No mistake - I'm not an apologist for Republicans or Bush (especially not Bush). My point is simply this - THAT is a story. after 8 years of ann unpopular Rep President, the fact that Obama hasn't run away with this election is astonishing.

Sam 9 October 2008 at 14:05  

That is true, at the least the Republican candidate should have been struggling all the way.

But there are two counter-arguments I can think of.

First, in picking McCain the GOP (or at least the voters) were consciously picking a candidate who could seperate himself from Bush. And the whole campaign was run with virtually no mention of the sitting President (except in Democrat attack ads).

Second, the unpopularity of Bush 2 years ago and the resultant success of the Dems in the Congressional mid-terms might have backfired on them now to some extent.
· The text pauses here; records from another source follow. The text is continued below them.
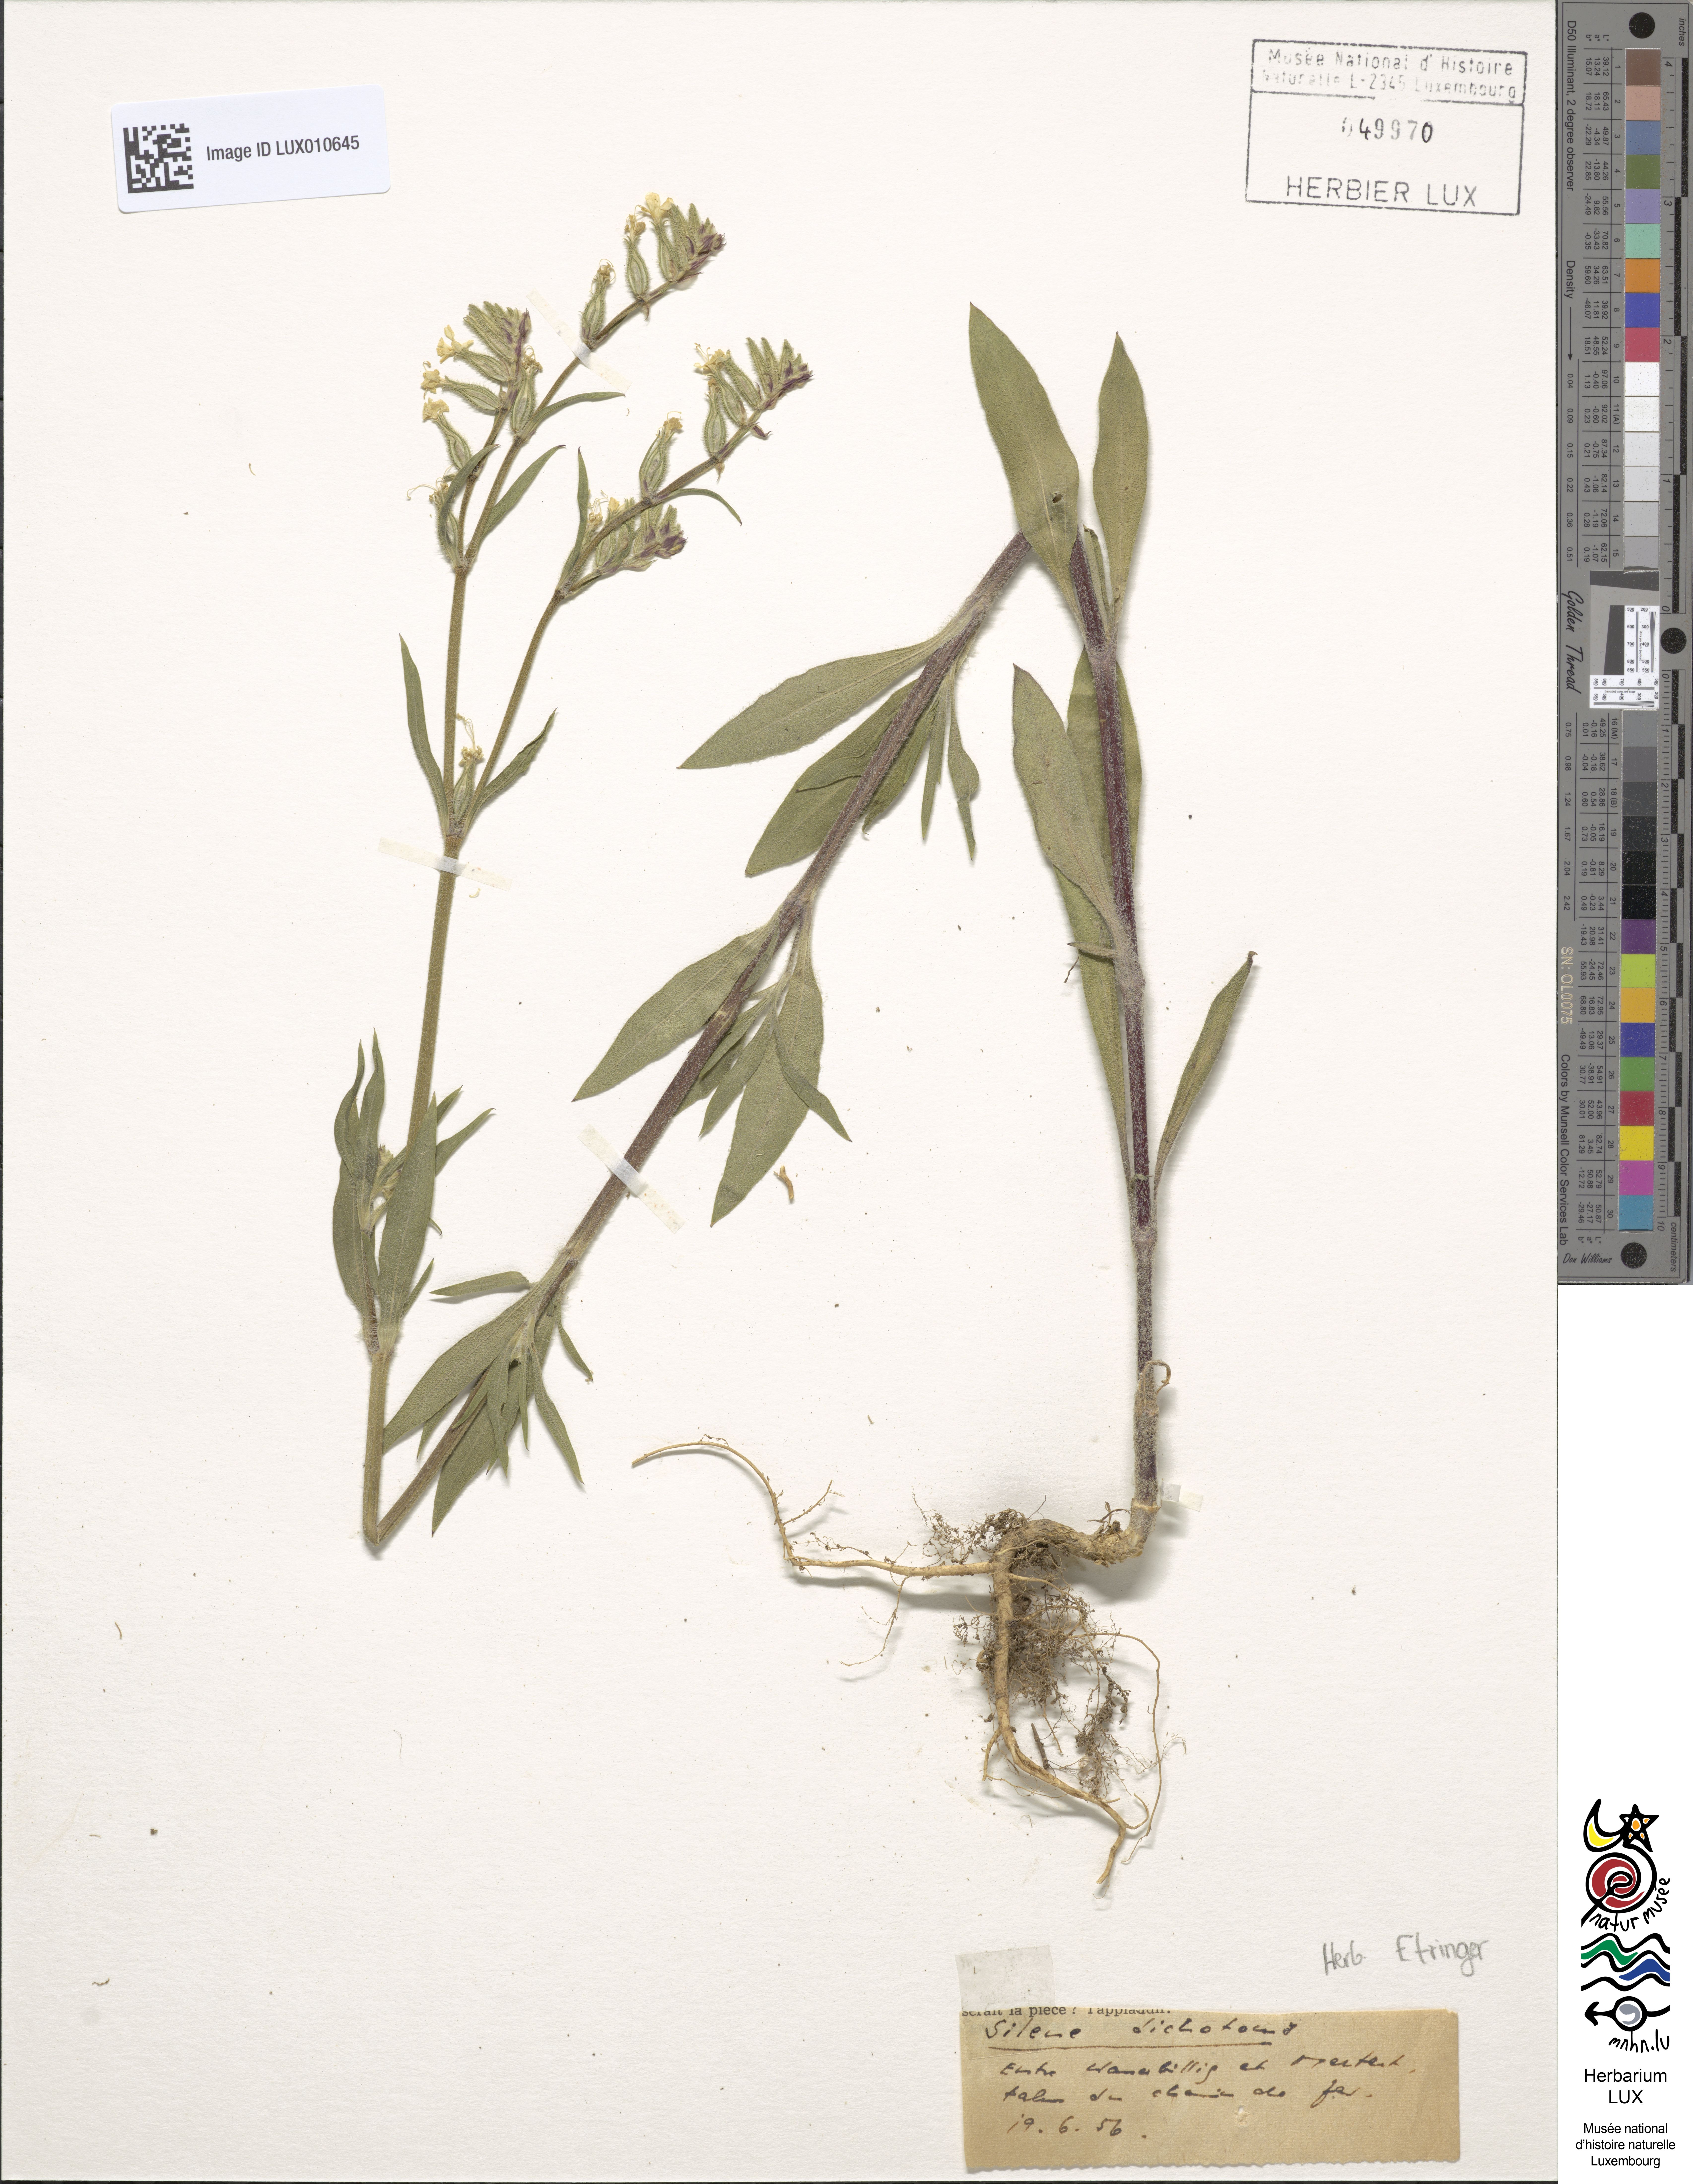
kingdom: Plantae
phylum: Tracheophyta
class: Magnoliopsida
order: Caryophyllales
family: Caryophyllaceae
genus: Silene
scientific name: Silene dichotoma
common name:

Given that voters usually elect a President & a Congressional majority from different parties, with a Democratic Majority in the Senate already (and that expected to increase) it might be that that is effecting undecideds & swing voters intentions.

So I do agree Obama had more advantages than he's making it look like, but I don't think that its that astonishing.

Malc 9 October 2008 at 15:43  

I think your second point has a lot of merit. I guess the first does too, I was just trying to be less consensual.

I just think if the Democrats had picked the right person for the job, they wouldn't have to worry over the next few weeks. The fact that they are still not certain of winning suggests they might not have picked the right candidate... maybe.